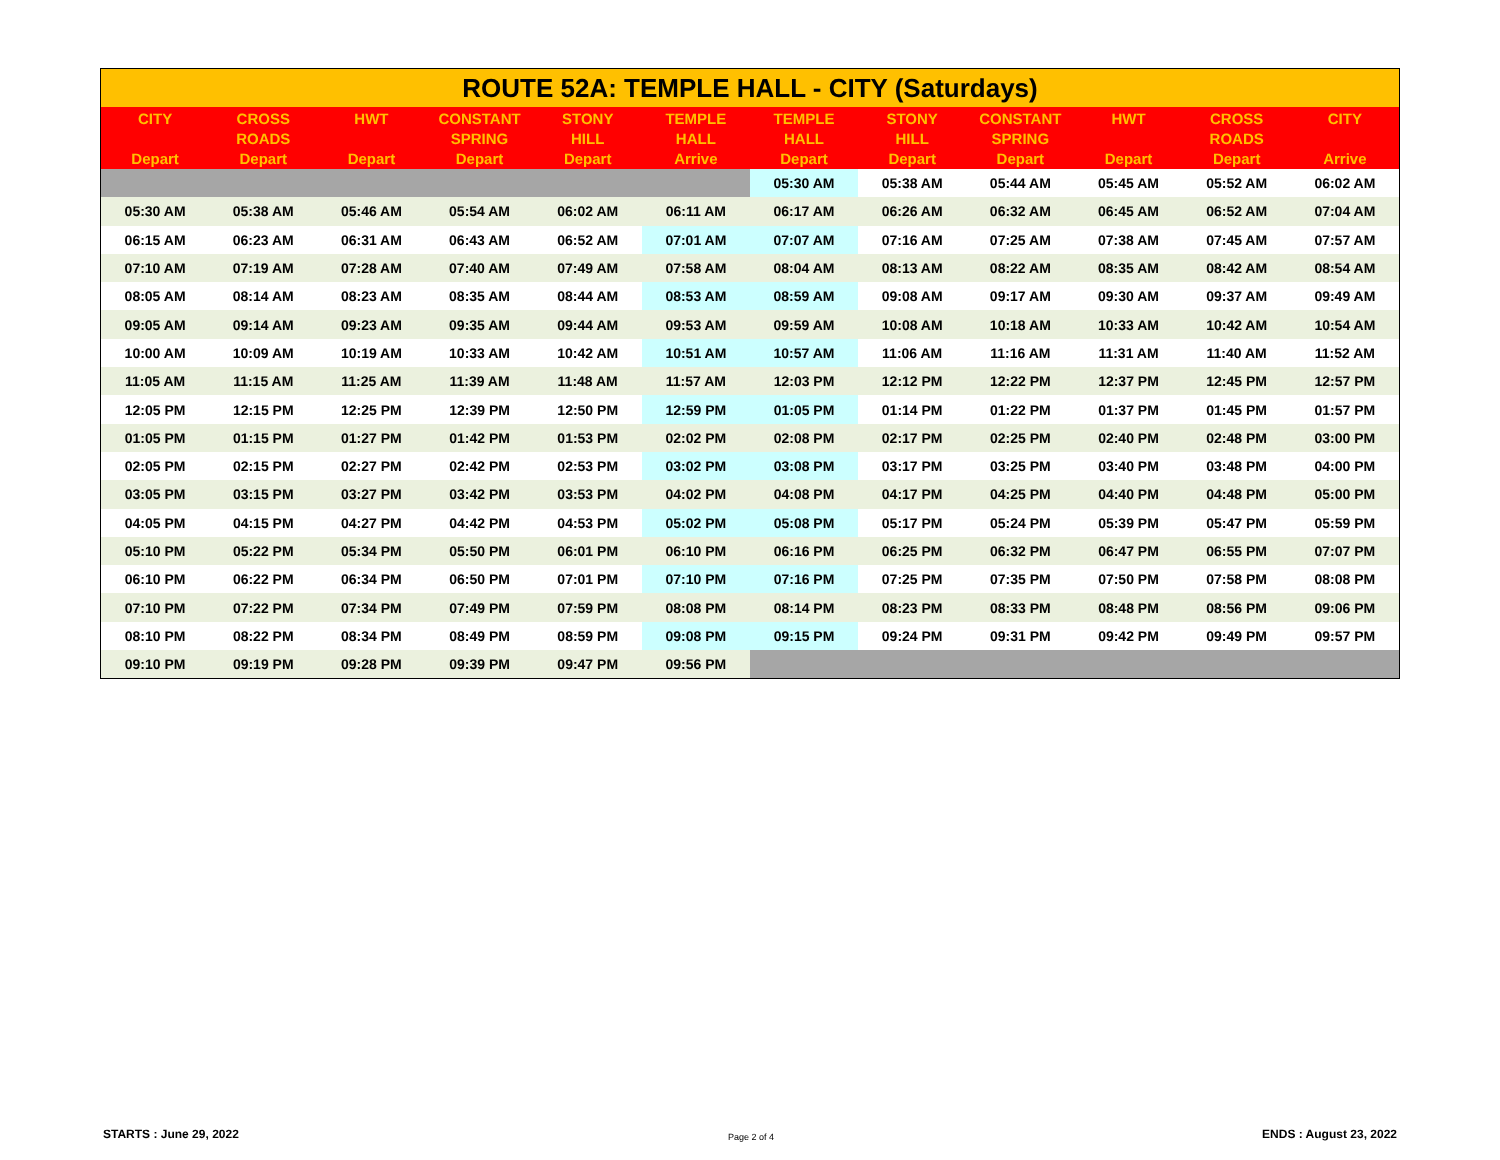| ROUTE 52A: TEMPLE HALL - CITY (Saturdays) | | | | | | | | | | | |
| --- | --- | --- | --- | --- | --- | --- | --- | --- | --- | --- | --- |
| CITY Depart | CROSS ROADS Depart | HWT Depart | CONSTANT SPRING Depart | STONY HILL Depart | TEMPLE HALL Arrive | TEMPLE HALL Depart | STONY HILL Depart | CONSTANT SPRING Depart | HWT Depart | CROSS ROADS Depart | CITY Arrive |
| | | | | | | 05:30 AM | 05:38 AM | 05:44 AM | 05:45 AM | 05:52 AM | 06:02 AM |
| 05:30 AM | 05:38 AM | 05:46 AM | 05:54 AM | 06:02 AM | 06:11 AM | 06:17 AM | 06:26 AM | 06:32 AM | 06:45 AM | 06:52 AM | 07:04 AM |
| 06:15 AM | 06:23 AM | 06:31 AM | 06:43 AM | 06:52 AM | 07:01 AM | 07:07 AM | 07:16 AM | 07:25 AM | 07:38 AM | 07:45 AM | 07:57 AM |
| 07:10 AM | 07:19 AM | 07:28 AM | 07:40 AM | 07:49 AM | 07:58 AM | 08:04 AM | 08:13 AM | 08:22 AM | 08:35 AM | 08:42 AM | 08:54 AM |
| 08:05 AM | 08:14 AM | 08:23 AM | 08:35 AM | 08:44 AM | 08:53 AM | 08:59 AM | 09:08 AM | 09:17 AM | 09:30 AM | 09:37 AM | 09:49 AM |
| 09:05 AM | 09:14 AM | 09:23 AM | 09:35 AM | 09:44 AM | 09:53 AM | 09:59 AM | 10:08 AM | 10:18 AM | 10:33 AM | 10:42 AM | 10:54 AM |
| 10:00 AM | 10:09 AM | 10:19 AM | 10:33 AM | 10:42 AM | 10:51 AM | 10:57 AM | 11:06 AM | 11:16 AM | 11:31 AM | 11:40 AM | 11:52 AM |
| 11:05 AM | 11:15 AM | 11:25 AM | 11:39 AM | 11:48 AM | 11:57 AM | 12:03 PM | 12:12 PM | 12:22 PM | 12:37 PM | 12:45 PM | 12:57 PM |
| 12:05 PM | 12:15 PM | 12:25 PM | 12:39 PM | 12:50 PM | 12:59 PM | 01:05 PM | 01:14 PM | 01:22 PM | 01:37 PM | 01:45 PM | 01:57 PM |
| 01:05 PM | 01:15 PM | 01:27 PM | 01:42 PM | 01:53 PM | 02:02 PM | 02:08 PM | 02:17 PM | 02:25 PM | 02:40 PM | 02:48 PM | 03:00 PM |
| 02:05 PM | 02:15 PM | 02:27 PM | 02:42 PM | 02:53 PM | 03:02 PM | 03:08 PM | 03:17 PM | 03:25 PM | 03:40 PM | 03:48 PM | 04:00 PM |
| 03:05 PM | 03:15 PM | 03:27 PM | 03:42 PM | 03:53 PM | 04:02 PM | 04:08 PM | 04:17 PM | 04:25 PM | 04:40 PM | 04:48 PM | 05:00 PM |
| 04:05 PM | 04:15 PM | 04:27 PM | 04:42 PM | 04:53 PM | 05:02 PM | 05:08 PM | 05:17 PM | 05:24 PM | 05:39 PM | 05:47 PM | 05:59 PM |
| 05:10 PM | 05:22 PM | 05:34 PM | 05:50 PM | 06:01 PM | 06:10 PM | 06:16 PM | 06:25 PM | 06:32 PM | 06:47 PM | 06:55 PM | 07:07 PM |
| 06:10 PM | 06:22 PM | 06:34 PM | 06:50 PM | 07:01 PM | 07:10 PM | 07:16 PM | 07:25 PM | 07:35 PM | 07:50 PM | 07:58 PM | 08:08 PM |
| 07:10 PM | 07:22 PM | 07:34 PM | 07:49 PM | 07:59 PM | 08:08 PM | 08:14 PM | 08:23 PM | 08:33 PM | 08:48 PM | 08:56 PM | 09:06 PM |
| 08:10 PM | 08:22 PM | 08:34 PM | 08:49 PM | 08:59 PM | 09:08 PM | 09:15 PM | 09:24 PM | 09:31 PM | 09:42 PM | 09:49 PM | 09:57 PM |
| 09:10 PM | 09:19 PM | 09:28 PM | 09:39 PM | 09:47 PM | 09:56 PM | | | | | | |
STARTS : June 29, 2022 Page 2 of 4 ENDS : August 23, 2022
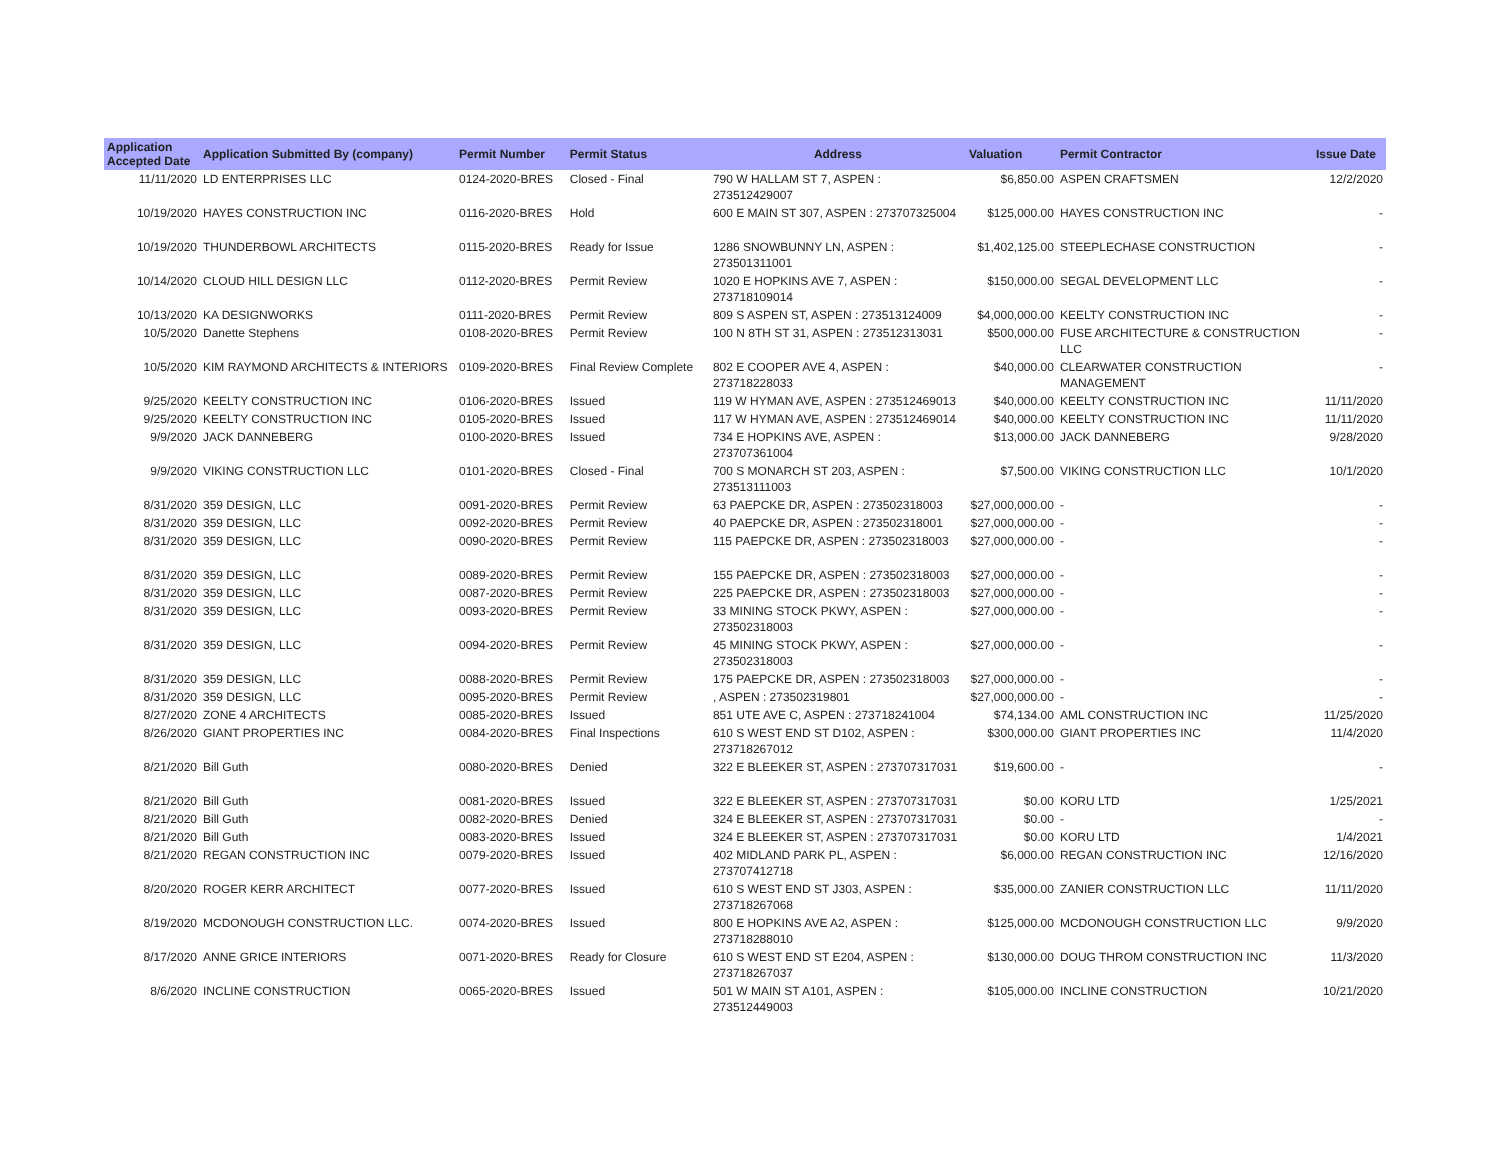| Application Accepted Date | Application Submitted By (company) | Permit Number | Permit Status | Address | Valuation | Permit Contractor | Issue Date |
| --- | --- | --- | --- | --- | --- | --- | --- |
| 11/11/2020 | LD ENTERPRISES LLC | 0124-2020-BRES | Closed - Final | 790 W HALLAM ST 7, ASPEN : 273512429007 | $6,850.00 | ASPEN CRAFTSMEN | 12/2/2020 |
| 10/19/2020 | HAYES CONSTRUCTION INC | 0116-2020-BRES | Hold | 600 E MAIN ST 307, ASPEN : 273707325004 | $125,000.00 | HAYES CONSTRUCTION INC | - |
| 10/19/2020 | THUNDERBOWL ARCHITECTS | 0115-2020-BRES | Ready for Issue | 1286 SNOWBUNNY LN, ASPEN : 273501311001 | $1,402,125.00 | STEEPLECHASE CONSTRUCTION | - |
| 10/14/2020 | CLOUD HILL DESIGN LLC | 0112-2020-BRES | Permit Review | 1020 E HOPKINS AVE 7, ASPEN : 273718109014 | $150,000.00 | SEGAL DEVELOPMENT LLC | - |
| 10/13/2020 | KA DESIGNWORKS | 0111-2020-BRES | Permit Review | 809 S ASPEN ST, ASPEN : 273513124009 | $4,000,000.00 | KEELTY CONSTRUCTION INC | - |
| 10/5/2020 | Danette Stephens | 0108-2020-BRES | Permit Review | 100 N 8TH ST 31, ASPEN : 273512313031 | $500,000.00 | FUSE ARCHITECTURE & CONSTRUCTION LLC | - |
| 10/5/2020 | KIM RAYMOND ARCHITECTS & INTERIORS | 0109-2020-BRES | Final Review Complete | 802 E COOPER AVE 4, ASPEN : 273718228033 | $40,000.00 | CLEARWATER CONSTRUCTION MANAGEMENT | - |
| 9/25/2020 | KEELTY CONSTRUCTION INC | 0106-2020-BRES | Issued | 119 W HYMAN AVE, ASPEN : 273512469013 | $40,000.00 | KEELTY CONSTRUCTION INC | 11/11/2020 |
| 9/25/2020 | KEELTY CONSTRUCTION INC | 0105-2020-BRES | Issued | 117 W HYMAN AVE, ASPEN : 273512469014 | $40,000.00 | KEELTY CONSTRUCTION INC | 11/11/2020 |
| 9/9/2020 | JACK DANNEBERG | 0100-2020-BRES | Issued | 734 E HOPKINS AVE, ASPEN : 273707361004 | $13,000.00 | JACK DANNEBERG | 9/28/2020 |
| 9/9/2020 | VIKING CONSTRUCTION LLC | 0101-2020-BRES | Closed - Final | 700 S MONARCH ST 203, ASPEN : 273513111003 | $7,500.00 | VIKING CONSTRUCTION LLC | 10/1/2020 |
| 8/31/2020 | 359 DESIGN, LLC | 0091-2020-BRES | Permit Review | 63 PAEPCKE DR, ASPEN : 273502318003 | $27,000,000.00 | - | - |
| 8/31/2020 | 359 DESIGN, LLC | 0092-2020-BRES | Permit Review | 40 PAEPCKE DR, ASPEN : 273502318001 | $27,000,000.00 | - | - |
| 8/31/2020 | 359 DESIGN, LLC | 0090-2020-BRES | Permit Review | 115 PAEPCKE DR, ASPEN : 273502318003 | $27,000,000.00 | - | - |
| 8/31/2020 | 359 DESIGN, LLC | 0089-2020-BRES | Permit Review | 155 PAEPCKE DR, ASPEN : 273502318003 | $27,000,000.00 | - | - |
| 8/31/2020 | 359 DESIGN, LLC | 0087-2020-BRES | Permit Review | 225 PAEPCKE DR, ASPEN : 273502318003 | $27,000,000.00 | - | - |
| 8/31/2020 | 359 DESIGN, LLC | 0093-2020-BRES | Permit Review | 33 MINING STOCK PKWY, ASPEN : 273502318003 | $27,000,000.00 | - | - |
| 8/31/2020 | 359 DESIGN, LLC | 0094-2020-BRES | Permit Review | 45 MINING STOCK PKWY, ASPEN : 273502318003 | $27,000,000.00 | - | - |
| 8/31/2020 | 359 DESIGN, LLC | 0088-2020-BRES | Permit Review | 175 PAEPCKE DR, ASPEN : 273502318003 | $27,000,000.00 | - | - |
| 8/31/2020 | 359 DESIGN, LLC | 0095-2020-BRES | Permit Review | , ASPEN : 273502319801 | $27,000,000.00 | - | - |
| 8/27/2020 | ZONE 4 ARCHITECTS | 0085-2020-BRES | Issued | 851 UTE AVE C, ASPEN : 273718241004 | $74,134.00 | AML CONSTRUCTION INC | 11/25/2020 |
| 8/26/2020 | GIANT PROPERTIES INC | 0084-2020-BRES | Final Inspections | 610 S WEST END ST D102, ASPEN : 273718267012 | $300,000.00 | GIANT PROPERTIES INC | 11/4/2020 |
| 8/21/2020 | Bill Guth | 0080-2020-BRES | Denied | 322 E BLEEKER ST, ASPEN : 273707317031 | $19,600.00 | - | - |
| 8/21/2020 | Bill Guth | 0081-2020-BRES | Issued | 322 E BLEEKER ST, ASPEN : 273707317031 | $0.00 | KORU LTD | 1/25/2021 |
| 8/21/2020 | Bill Guth | 0082-2020-BRES | Denied | 324 E BLEEKER ST, ASPEN : 273707317031 | $0.00 | - | - |
| 8/21/2020 | Bill Guth | 0083-2020-BRES | Issued | 324 E BLEEKER ST, ASPEN : 273707317031 | $0.00 | KORU LTD | 1/4/2021 |
| 8/21/2020 | REGAN CONSTRUCTION INC | 0079-2020-BRES | Issued | 402 MIDLAND PARK PL, ASPEN : 273707412718 | $6,000.00 | REGAN CONSTRUCTION INC | 12/16/2020 |
| 8/20/2020 | ROGER KERR ARCHITECT | 0077-2020-BRES | Issued | 610 S WEST END ST J303, ASPEN : 273718267068 | $35,000.00 | ZANIER CONSTRUCTION LLC | 11/11/2020 |
| 8/19/2020 | MCDONOUGH CONSTRUCTION LLC. | 0074-2020-BRES | Issued | 800 E HOPKINS AVE A2, ASPEN : 273718288010 | $125,000.00 | MCDONOUGH CONSTRUCTION LLC | 9/9/2020 |
| 8/17/2020 | ANNE GRICE INTERIORS | 0071-2020-BRES | Ready for Closure | 610 S WEST END ST E204, ASPEN : 273718267037 | $130,000.00 | DOUG THROM CONSTRUCTION INC | 11/3/2020 |
| 8/6/2020 | INCLINE CONSTRUCTION | 0065-2020-BRES | Issued | 501 W MAIN ST A101, ASPEN : 273512449003 | $105,000.00 | INCLINE CONSTRUCTION | 10/21/2020 |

• **Assignment**
Leave the pictures out and please restate exactly the lines running from the start of the material through the one with "AM | 07:57 AM |".

• **Written response**
| ROUTE 52A: TEMPLE HALL - CITY (Saturdays) | | | | | | | | | | | |
| --- | --- | --- | --- | --- | --- | --- | --- | --- | --- | --- | --- |
| CITY Depart | CROSS ROADS Depart | HWT Depart | CONSTANT SPRING Depart | STONY HILL Depart | TEMPLE HALL Arrive | TEMPLE HALL Depart | STONY HILL Depart | CONSTANT SPRING Depart | HWT Depart | CROSS ROADS Depart | CITY Arrive |
| | | | | | | 05:30 AM | 05:38 AM | 05:44 AM | 05:45 AM | 05:52 AM | 06:02 AM |
| 05:30 AM | 05:38 AM | 05:46 AM | 05:54 AM | 06:02 AM | 06:11 AM | 06:17 AM | 06:26 AM | 06:32 AM | 06:45 AM | 06:52 AM | 07:04 AM |
| 06:15 AM | 06:23 AM | 06:31 AM | 06:43 AM | 06:52 AM | 07:01 AM | 07:07 AM | 07:16 AM | 07:25 AM | 07:38 AM | 07:45 AM | 07:57 AM |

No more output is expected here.